Wenn die Verzweiflung am grössten ist, wenden sich Väter an ihn: Oliver Hunziker, Präsident des Dachverbands für gemeinsame Elternschaft, begleitet Männer durch ihre vielleicht schwerste Zeit. An ihn gelangen Fälle, die aussichtslos scheinen. Männer, die nach einer Trennung am Leben ihrer Kinder teilhaben wollen, aber nicht dürfen. Sie möchten Väter sein, kein Wochenend-Besuch.
Eigentlich hätte vieles einfacher werden sollen. Am 1. Januar 2017 trat das neue Unterhaltsrecht in Kraft. Und damit ein neues Modell: die alternierende Obhut. Kinder können zu gleichen Teilen bei ihren Eltern wohnen, beispielsweise zwei Wochen bei der Mutter, dann zwei beim Vater. Das Interesse ist riesig. «80 Prozent der Anfragen an uns betreffen mittlerweile die alternierende Obhut», sagt Hunziker. «Viele Väter wünschen sich dieses Modell.»
Doch die Realität ist eine andere. Trotz Reform sind Männer bei einer Trennung oft die Verlierer und werden zu machtlosen Zahlvätern degradiert. Vielen gelinge es nicht, die geteilte Obhut zu erhalten, obwohl dies am besten für das Kind sei, schreibt die «NZZ am Sonntag». Im Zweifel wird der Mutter die Betreuung und dem Vater die Arbeit zugeteilt. Es gab Fälle, in denen der Mann vor der Trennung die Kinder zu 50 oder mehr Prozent betreut hat. Trotzdem erhielt die Mutter die Obhut – und der Mann musste ein 100-Prozent-Arbeitspensum beginnen, um den Unterhalt zahlen zu können.
Der Dachverband der Männer- und Väterorganisationen, Männer.ch, wird deshalb am Samstag eine Resolution verabschieden. Der Verband fordert, die geteilte Obhut mehrheitlich umzusetzen. Und die Väter dürfen hoffen. Wie das Bundesgericht bestätigt, wird demnächst ein Urteil gefällt, welches das Leben von Tausenden Trennungskindern prägen wird: «Am Bundesgericht sind mehrere Verfahren zum neuen Unterhaltsrecht hängig», heisst es auf Anfrage.

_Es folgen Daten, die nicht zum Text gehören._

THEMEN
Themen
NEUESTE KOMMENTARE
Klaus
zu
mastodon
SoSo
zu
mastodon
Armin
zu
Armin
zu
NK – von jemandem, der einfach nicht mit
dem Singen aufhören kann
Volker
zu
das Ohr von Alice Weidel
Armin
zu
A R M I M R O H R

Die Entscheidungen würden verschiedene Fragen des neuen Unterhaltsrechts behandeln. Zu den wichtigsten Punkten zählen:
Wie hoch ist das Betreuungsgeld? Der Betreuungsunterhalt wird je nach Kanton unterschiedlich berechnet. Einige gehen von Pauschalen aus, andere berechnen die Lebenskosten und in seltenen Fällen wird ein fixer Anteil des Einkommens als Unterhalt festgelegt. Bei gleichem Betreuungs- und Arbeitspensum müsste gemäss Väterorganisationen das Betreuungsgeld beiden Elternteilen zugutekommen. Heute sollen Männer oft den gesamten Unterhalt finanzieren. Der Verband Männer.ch spricht von «absurd hohen Ausgleichszahlungen». Hinzu kommt: Seit 2017 müssen auch unverheiratete Väter nicht nur für ihre Kinder, sondern auch für die Mutter zahlen. Das Modell ist weitgehend unbestritten, wie hoch die Beiträge ausfallen sollen, allerdings nicht.
Ab wann sollen Eltern wieder arbeiten? Besonders umstritten ist die sogenannte 10/16-Regel, die in vielen Kantonen angewandt wird. Sie besagt, dass der betreuende Elternteil erst ab dem 10. Geburtstag des Kindes wieder arbeiten muss – und Vollzeit erst ab dem 16. Altersjahr. Oliver Hunziker vom Dachverband für gemeinsame Elternschaft sieht darin Nachteile. Es sei niemandem geholfen, wenn man sich zehn Jahre aus dem Arbeitsmarkt verabschiede. Für Hunziker ist es am sinnvollsten, wenn der betreuende Elternteil spätestens mit der Einschulung des Kindes wieder einer Arbeit nachgeht.
Ist das Wechselmodell das beste fürs Kind? Bisher gibt es keine Zahlen dazu, wie oft sich Paare nach der Trennung für die alternierende Obhut entscheiden oder wie häufig Gerichte sie festlegen. Andere Länder wie Frankreich oder Belgien haben das Modell zum Standard erklärt. Der Bundesrat möchte das nicht, wie er in einem im Dezember verfassten Bericht schreibt. Die Regierung pocht aber darauf, dass die alternierende Obhut jeweils geprüft wird, mit der Frage: Was ist das Beste fürs Kind?
Wie viele verzweifelte Väter sich künftig an Oliver Hunziker wenden, hängt nun vom Bundesgericht ab. Das Urteil wird in den kommenden Monaten erwartet.